__Selection__
※

The second view of the subject we owe to Jean Ricardou, whose "elaborational" theory seeks to establish a more precise framework for the "birth" of a work of fiction (Ricardou 1978, chap. v), i.e. of the gradual transition from a set of predefined but still abstract constraints to a complete and independent work of art. One of the most interesting aspects of this theory - which describes meticulously the successive logical steps followed by the author of a constrained work - is that any elaboration inevitably modifies, sometimes even erases the initial constraint(s). Indeed, constrained writing does not mean passive or mechanical writing at all. The "leap" we are discussing here is never one single step but always a long and complicated process with many and continuous surprises.

Some theoreticians are more given to Roubaud's principle; others feel more confortable with Ricardou's framework. But all who work in one of the two directions have to tackle very carefully the mechanisms leading from the initial constraint to the subsequent work. The reading of concrete works is therefore extremely useful to better understand how things work out in the field of comic strips. For instance, when one takes a closer look at the pieces of fiction collected in Oupus 1, one immediately notices that the interaction between constraint and production follows mainly two roads: dissociation on the one hand, integration on the other hand.

※

__Source material__
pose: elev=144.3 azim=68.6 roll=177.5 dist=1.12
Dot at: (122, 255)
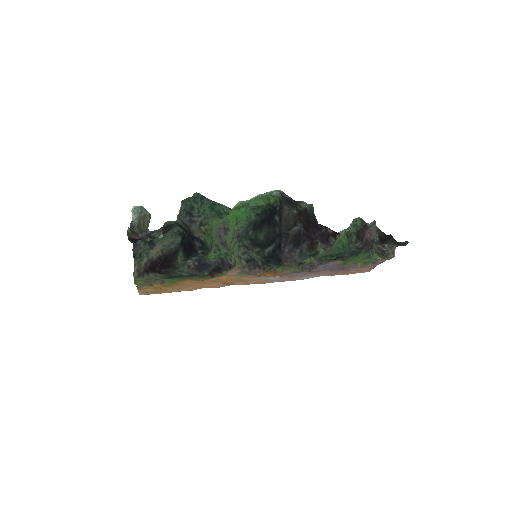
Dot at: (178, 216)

※

__Aim of the task__
Continue the passage on constrained writing and comics from the point where it stops.

__The reply__
What is meant by the first process of "dissociation"? Very simply put, the fact that during the elaboration of the work, it is possible to separate almost entirely the work the parameter(s) ruled by constraint(s) and the work on the other parameters of the comic. Etienne Lécroart's "acrostics-comics" are an ultimate example of such a dissociation, since one notices that the various readings of the 4 by 4 panels grid allowed for by the imposed constraint are in fact strictly limited to the aspect, or parameter, of the speech balloons. At the level of the drawings all panels are so mutually exchangeable that one immediately notices that they have only been added afterwards, in order to fill in the white spaces of the textual grid. One could amuse oneself and cover the drawings, or colour them completely in black: it would not make any difference as to how the (textual) constraint is imposed here on the comic strip. Inversely, by covering the speech balloons all drawings would be rendered meaningless and dull.

What is meant by the second process - "integration" - may then easily be deduced: it is the permanent interaction, and mutual shaping, of all parameters of the work, subject or not to the initial constraint, during the elaboration of the comic strip. In the famous graphic novel Watchmen by David Gibbons and Alan Moore, for instance, the integrative principle is very clearly at work, since the constrained use of the 3 by 3 panels grid is not mechanically imposed on the entire novel, but rather functions throughout the story as an imaginative tool, linking permanently numeral elements with thematic and iconic clusters.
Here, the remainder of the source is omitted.